- _EXTRACTED ENTRIES_
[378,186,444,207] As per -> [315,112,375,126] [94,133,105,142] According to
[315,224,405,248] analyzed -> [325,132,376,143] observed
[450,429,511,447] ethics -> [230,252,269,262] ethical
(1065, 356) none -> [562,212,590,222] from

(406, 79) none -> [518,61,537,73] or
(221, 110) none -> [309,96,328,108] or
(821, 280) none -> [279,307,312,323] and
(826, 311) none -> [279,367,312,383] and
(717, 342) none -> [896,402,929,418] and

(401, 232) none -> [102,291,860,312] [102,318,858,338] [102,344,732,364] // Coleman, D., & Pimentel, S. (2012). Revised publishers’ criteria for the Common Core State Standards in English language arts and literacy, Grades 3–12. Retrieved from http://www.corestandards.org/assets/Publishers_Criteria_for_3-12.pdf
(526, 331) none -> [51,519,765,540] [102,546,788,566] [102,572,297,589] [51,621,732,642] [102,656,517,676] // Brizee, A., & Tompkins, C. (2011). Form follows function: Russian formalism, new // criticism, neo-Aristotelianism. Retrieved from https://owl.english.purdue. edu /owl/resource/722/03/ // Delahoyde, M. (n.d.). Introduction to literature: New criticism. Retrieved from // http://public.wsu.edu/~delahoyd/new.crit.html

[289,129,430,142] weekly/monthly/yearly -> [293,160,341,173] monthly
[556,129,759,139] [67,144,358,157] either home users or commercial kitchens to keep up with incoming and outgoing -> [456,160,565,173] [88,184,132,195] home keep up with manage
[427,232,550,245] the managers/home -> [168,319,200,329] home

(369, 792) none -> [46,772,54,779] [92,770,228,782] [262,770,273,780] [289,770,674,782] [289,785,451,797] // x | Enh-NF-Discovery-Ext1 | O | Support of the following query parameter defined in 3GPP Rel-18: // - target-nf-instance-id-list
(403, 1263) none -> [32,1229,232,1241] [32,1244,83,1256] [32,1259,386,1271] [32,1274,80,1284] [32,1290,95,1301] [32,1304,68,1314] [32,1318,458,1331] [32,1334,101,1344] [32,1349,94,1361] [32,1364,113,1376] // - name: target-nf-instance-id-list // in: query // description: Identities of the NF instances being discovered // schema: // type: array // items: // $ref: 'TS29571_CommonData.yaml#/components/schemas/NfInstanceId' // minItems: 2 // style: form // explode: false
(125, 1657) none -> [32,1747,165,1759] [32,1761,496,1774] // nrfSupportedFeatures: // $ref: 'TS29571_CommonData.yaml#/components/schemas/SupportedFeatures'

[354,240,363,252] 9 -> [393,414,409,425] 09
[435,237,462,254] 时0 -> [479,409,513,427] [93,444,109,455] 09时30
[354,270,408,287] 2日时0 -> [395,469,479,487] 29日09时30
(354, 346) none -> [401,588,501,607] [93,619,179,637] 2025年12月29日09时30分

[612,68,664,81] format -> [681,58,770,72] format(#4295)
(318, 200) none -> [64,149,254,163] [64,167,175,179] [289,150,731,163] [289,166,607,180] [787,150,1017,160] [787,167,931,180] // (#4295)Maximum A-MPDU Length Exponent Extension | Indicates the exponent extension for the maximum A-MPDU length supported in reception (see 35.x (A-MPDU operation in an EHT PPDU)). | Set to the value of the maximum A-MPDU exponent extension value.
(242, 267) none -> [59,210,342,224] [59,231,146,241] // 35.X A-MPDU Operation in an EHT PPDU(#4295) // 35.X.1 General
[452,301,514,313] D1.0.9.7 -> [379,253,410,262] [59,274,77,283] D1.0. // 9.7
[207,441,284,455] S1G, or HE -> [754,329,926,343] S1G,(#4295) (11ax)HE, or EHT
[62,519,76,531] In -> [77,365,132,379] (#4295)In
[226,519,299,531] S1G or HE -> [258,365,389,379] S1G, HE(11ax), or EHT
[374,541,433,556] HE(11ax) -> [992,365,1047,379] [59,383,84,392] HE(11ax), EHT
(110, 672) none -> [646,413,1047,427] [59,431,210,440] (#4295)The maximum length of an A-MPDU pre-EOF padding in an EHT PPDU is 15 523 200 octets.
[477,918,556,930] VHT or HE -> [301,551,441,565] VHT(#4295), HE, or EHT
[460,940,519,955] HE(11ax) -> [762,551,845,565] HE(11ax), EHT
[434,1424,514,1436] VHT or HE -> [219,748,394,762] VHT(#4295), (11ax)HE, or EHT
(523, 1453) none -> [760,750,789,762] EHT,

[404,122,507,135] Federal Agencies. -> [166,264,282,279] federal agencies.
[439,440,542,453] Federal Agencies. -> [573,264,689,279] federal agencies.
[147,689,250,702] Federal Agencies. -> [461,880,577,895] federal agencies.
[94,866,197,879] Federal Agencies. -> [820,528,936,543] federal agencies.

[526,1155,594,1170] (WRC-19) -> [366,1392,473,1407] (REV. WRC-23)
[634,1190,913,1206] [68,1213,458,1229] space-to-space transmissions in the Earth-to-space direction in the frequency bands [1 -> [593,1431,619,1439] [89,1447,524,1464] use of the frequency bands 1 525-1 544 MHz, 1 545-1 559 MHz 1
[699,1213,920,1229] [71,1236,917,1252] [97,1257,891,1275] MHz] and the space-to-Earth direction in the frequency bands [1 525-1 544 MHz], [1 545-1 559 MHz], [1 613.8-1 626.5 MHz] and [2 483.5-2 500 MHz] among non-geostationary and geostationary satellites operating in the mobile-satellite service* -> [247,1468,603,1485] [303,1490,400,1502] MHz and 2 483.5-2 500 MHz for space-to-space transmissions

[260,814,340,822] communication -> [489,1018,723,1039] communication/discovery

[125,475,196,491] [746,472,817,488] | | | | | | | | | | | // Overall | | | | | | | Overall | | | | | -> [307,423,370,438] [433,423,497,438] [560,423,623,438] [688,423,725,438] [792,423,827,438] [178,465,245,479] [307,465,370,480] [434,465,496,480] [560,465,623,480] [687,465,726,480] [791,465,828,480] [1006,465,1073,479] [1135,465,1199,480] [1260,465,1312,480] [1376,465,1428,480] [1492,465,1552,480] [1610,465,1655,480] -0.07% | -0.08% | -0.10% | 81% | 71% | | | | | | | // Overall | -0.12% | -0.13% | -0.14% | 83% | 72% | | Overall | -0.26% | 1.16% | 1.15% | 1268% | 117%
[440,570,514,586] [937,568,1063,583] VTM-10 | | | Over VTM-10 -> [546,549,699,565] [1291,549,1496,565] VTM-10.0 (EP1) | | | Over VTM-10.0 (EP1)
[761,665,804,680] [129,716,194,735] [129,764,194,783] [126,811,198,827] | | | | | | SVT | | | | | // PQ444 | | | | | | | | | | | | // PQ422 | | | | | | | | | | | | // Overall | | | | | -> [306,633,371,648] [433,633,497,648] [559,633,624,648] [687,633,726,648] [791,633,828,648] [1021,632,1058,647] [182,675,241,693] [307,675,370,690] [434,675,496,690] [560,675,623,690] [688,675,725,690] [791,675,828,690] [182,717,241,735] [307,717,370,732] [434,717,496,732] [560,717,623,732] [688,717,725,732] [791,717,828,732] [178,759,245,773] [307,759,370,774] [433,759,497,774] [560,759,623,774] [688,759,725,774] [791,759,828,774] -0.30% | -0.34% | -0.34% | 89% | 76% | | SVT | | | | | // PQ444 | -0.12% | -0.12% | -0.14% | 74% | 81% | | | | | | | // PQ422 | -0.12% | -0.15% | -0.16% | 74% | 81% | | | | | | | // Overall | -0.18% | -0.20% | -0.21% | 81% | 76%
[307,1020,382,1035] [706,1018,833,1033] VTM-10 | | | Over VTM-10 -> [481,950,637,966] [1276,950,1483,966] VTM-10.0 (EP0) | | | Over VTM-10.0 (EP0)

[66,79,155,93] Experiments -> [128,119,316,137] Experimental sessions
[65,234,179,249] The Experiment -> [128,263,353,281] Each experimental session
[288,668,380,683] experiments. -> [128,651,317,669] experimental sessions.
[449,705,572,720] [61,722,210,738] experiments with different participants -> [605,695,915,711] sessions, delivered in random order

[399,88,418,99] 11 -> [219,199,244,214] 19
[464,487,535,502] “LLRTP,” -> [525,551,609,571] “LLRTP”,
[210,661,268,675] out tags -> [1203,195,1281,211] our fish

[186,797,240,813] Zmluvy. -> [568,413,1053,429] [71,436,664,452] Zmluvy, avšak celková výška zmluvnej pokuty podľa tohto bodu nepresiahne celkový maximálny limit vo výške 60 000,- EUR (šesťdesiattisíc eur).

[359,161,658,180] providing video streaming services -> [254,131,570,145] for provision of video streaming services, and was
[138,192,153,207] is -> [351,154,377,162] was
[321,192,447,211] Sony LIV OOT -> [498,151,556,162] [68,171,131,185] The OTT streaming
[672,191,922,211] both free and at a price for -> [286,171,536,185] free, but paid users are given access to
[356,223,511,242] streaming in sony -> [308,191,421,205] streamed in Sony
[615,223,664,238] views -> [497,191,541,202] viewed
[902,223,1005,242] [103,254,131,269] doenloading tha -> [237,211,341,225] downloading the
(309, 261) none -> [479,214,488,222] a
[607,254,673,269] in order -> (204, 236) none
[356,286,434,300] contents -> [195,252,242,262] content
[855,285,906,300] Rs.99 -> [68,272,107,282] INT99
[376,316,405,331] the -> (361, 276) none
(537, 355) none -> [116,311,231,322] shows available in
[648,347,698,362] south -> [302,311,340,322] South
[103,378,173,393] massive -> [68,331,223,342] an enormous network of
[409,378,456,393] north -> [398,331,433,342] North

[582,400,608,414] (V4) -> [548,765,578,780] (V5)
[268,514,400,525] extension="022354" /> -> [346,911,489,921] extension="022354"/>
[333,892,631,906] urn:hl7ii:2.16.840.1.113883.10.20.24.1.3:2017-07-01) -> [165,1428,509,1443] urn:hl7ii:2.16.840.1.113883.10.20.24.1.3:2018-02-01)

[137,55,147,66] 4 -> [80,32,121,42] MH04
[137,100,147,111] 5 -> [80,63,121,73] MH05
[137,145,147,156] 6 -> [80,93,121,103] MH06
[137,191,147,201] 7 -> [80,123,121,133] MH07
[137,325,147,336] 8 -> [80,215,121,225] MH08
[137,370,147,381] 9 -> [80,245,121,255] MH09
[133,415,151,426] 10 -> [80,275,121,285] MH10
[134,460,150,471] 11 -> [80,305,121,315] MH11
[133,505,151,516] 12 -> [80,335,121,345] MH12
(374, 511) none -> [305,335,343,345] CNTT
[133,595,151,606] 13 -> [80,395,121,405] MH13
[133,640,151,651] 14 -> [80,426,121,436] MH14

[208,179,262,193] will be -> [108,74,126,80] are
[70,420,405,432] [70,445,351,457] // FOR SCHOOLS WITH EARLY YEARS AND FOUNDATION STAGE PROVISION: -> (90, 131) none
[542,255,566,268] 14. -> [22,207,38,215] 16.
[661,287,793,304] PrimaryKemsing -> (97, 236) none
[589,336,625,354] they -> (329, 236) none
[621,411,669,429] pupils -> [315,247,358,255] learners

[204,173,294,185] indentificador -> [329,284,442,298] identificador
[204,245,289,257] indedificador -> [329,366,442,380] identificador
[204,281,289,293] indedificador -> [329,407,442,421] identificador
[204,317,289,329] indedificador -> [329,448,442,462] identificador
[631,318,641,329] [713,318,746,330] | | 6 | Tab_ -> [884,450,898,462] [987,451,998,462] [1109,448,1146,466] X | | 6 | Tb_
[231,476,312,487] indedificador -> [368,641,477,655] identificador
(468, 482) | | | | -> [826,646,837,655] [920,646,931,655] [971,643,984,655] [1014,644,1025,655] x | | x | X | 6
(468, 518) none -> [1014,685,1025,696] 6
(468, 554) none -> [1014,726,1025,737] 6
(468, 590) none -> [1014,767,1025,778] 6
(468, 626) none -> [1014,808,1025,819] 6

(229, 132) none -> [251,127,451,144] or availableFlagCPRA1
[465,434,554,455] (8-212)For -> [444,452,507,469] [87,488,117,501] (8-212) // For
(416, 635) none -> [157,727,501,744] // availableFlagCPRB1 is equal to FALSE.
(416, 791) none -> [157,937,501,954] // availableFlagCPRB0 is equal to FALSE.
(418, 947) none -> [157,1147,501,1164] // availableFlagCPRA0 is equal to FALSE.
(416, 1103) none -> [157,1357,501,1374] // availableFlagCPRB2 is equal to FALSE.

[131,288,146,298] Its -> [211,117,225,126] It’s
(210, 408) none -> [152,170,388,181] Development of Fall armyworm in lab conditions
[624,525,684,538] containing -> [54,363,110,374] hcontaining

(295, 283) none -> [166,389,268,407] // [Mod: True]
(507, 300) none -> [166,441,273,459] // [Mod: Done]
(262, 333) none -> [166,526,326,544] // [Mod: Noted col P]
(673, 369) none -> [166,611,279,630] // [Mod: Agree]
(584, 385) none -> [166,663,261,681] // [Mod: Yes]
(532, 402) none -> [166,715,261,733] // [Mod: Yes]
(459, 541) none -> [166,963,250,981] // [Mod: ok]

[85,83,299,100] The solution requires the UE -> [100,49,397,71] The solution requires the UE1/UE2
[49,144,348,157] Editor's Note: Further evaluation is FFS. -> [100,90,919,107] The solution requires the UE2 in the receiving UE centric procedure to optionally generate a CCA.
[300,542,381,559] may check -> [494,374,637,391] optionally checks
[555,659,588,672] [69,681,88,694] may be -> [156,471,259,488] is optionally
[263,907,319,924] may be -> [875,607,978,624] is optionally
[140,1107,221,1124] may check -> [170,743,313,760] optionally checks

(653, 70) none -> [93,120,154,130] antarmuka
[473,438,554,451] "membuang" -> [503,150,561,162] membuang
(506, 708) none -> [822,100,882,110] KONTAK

- _WHAT TO PRODUCE_
In the data above, repeat exactly each line from the first through the line that contains "(1065, 356) none -> [562,212,590,222] from", and give nothing else.

- _EXERCISE RESPONSE_
[378,186,444,207] As per -> [315,112,375,126] [94,133,105,142] According to
[315,224,405,248] analyzed -> [325,132,376,143] observed
[450,429,511,447] ethics -> [230,252,269,262] ethical
(1065, 356) none -> [562,212,590,222] from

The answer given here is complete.